Things to do ::
1. Please reproduce word for word the part of the text on USS Pickering that runs from "USS Pickering was" down to "the frigate .".
2. According to the text on USS Pickering, who was the schooner's first commander?
3. Write the next part of the text on USS Pickering, starting right after its final sentence.

Reading text ::
☆ ☆ ☆ ☆

USS Pickering was a topsail schooner in the United States Revenue Cutter Service and then the United States Navy during the Quasi-War with France. She was named for Timothy Pickering, then the Secretary of State.

USRC Pickering was built at Newburyport, Massachusetts in 1798 for the Revenue Cutter Service. Captain Jonathan Chapman was her first commander. Taken into the Navy in July at the outbreak of the Quasi-War, she departed Boston on her first cruise on 22 August.

Service history
In 1799 and early 1800, she was part of Commodore Barry's squadron in the West Indies. Lieutenant Edward Preble commanded Pickering from January through June 1799, when he was promoted to captain and took command of the frigate .

☆ ☆ ☆ ☆

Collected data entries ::
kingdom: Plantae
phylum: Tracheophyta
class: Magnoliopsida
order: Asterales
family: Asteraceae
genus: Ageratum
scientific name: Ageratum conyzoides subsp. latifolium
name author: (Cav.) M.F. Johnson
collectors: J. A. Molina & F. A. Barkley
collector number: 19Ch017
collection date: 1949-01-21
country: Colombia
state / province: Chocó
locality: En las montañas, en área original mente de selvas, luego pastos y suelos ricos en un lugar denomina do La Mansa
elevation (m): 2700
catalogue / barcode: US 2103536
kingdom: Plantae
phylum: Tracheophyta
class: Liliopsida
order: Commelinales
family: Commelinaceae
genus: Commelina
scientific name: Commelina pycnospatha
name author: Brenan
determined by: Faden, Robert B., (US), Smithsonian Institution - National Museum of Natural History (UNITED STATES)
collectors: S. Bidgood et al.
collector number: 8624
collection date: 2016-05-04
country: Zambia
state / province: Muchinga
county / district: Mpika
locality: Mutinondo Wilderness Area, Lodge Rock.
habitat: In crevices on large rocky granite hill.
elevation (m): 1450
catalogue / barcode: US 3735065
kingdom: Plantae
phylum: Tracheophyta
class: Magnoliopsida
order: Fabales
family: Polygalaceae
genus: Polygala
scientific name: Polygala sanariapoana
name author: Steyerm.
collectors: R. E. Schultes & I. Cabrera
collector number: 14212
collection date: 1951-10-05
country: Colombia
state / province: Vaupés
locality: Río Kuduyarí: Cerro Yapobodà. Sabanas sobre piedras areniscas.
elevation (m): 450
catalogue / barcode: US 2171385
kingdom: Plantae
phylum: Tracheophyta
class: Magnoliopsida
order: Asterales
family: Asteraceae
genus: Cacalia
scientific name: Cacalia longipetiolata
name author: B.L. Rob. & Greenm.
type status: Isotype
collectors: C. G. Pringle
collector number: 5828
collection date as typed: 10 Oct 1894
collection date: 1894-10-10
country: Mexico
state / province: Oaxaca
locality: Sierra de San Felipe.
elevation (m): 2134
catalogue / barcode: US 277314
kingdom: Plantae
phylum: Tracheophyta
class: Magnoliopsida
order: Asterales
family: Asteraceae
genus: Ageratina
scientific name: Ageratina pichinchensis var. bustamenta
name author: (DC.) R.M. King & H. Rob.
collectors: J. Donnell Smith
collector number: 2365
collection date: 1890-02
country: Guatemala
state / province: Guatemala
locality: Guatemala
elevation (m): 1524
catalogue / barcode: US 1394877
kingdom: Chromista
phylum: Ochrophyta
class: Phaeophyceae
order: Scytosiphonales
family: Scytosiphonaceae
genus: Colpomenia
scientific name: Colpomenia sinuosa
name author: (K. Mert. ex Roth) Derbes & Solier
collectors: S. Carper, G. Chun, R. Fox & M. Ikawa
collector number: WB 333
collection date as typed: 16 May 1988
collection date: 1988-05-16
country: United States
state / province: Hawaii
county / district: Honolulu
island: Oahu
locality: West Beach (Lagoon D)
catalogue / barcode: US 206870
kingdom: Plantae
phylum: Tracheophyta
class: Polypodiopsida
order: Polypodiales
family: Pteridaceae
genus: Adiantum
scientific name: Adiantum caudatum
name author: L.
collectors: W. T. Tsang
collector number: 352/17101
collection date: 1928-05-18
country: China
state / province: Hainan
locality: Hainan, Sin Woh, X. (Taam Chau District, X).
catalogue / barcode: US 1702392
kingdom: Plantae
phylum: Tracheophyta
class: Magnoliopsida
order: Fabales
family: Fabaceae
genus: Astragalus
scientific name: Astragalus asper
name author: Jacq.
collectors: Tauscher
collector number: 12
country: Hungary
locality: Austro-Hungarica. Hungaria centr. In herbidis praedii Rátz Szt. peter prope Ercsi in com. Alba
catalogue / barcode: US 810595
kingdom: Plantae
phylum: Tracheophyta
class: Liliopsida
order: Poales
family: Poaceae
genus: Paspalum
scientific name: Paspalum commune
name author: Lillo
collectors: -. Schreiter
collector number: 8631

☆ ☆ ☆ ☆

Your responses ::
1.
USS Pickering was a topsail schooner in the United States Revenue Cutter Service and then the United States Navy during the Quasi-War with France. She was named for Timothy Pickering, then the Secretary of State.

USRC Pickering was built at Newburyport, Massachusetts in 1798 for the Revenue Cutter Service. Captain Jonathan Chapman was her first commander. Taken into the Navy in July at the outbreak of the Quasi-War, she departed Boston on her first cruise on 22 August.

Service history
In 1799 and early 1800, she was part of Commodore Barry's squadron in the West Indies. Lieutenant Edward Preble commanded Pickering from January through June 1799, when he was promoted to captain and took command of the frigate .

2. Captain Jonathan Chapman

3.
Pickering was permanently transferred to the Navy on 20 May and re-designated USS Pickering.  Master Commandant Benjamin Hillar, U.S. Navy, assumed command in June, and continued command of the ship for its final years. Under Hillar's command Pickering fought a notable engagement with the French privateer L'Egypte Conquise on 18 October 1799. The Frenchman was well fitted out and manned and should have been able to capture Pickering. While the French ship carried fourteen 9-pounders, four 6-pounders, and crew of 250, the American cutter had only fourteen 4-pounders and seventy men. After a nine-hour battle, however, the French ship was forced to surrender. Pickering continued to cruise in the West Indies, and before her return to the United States had captured four French privateers, including Voltigeuse, Atalanta, L'Active, and Fly, and recaptured the American merchant ship Portland.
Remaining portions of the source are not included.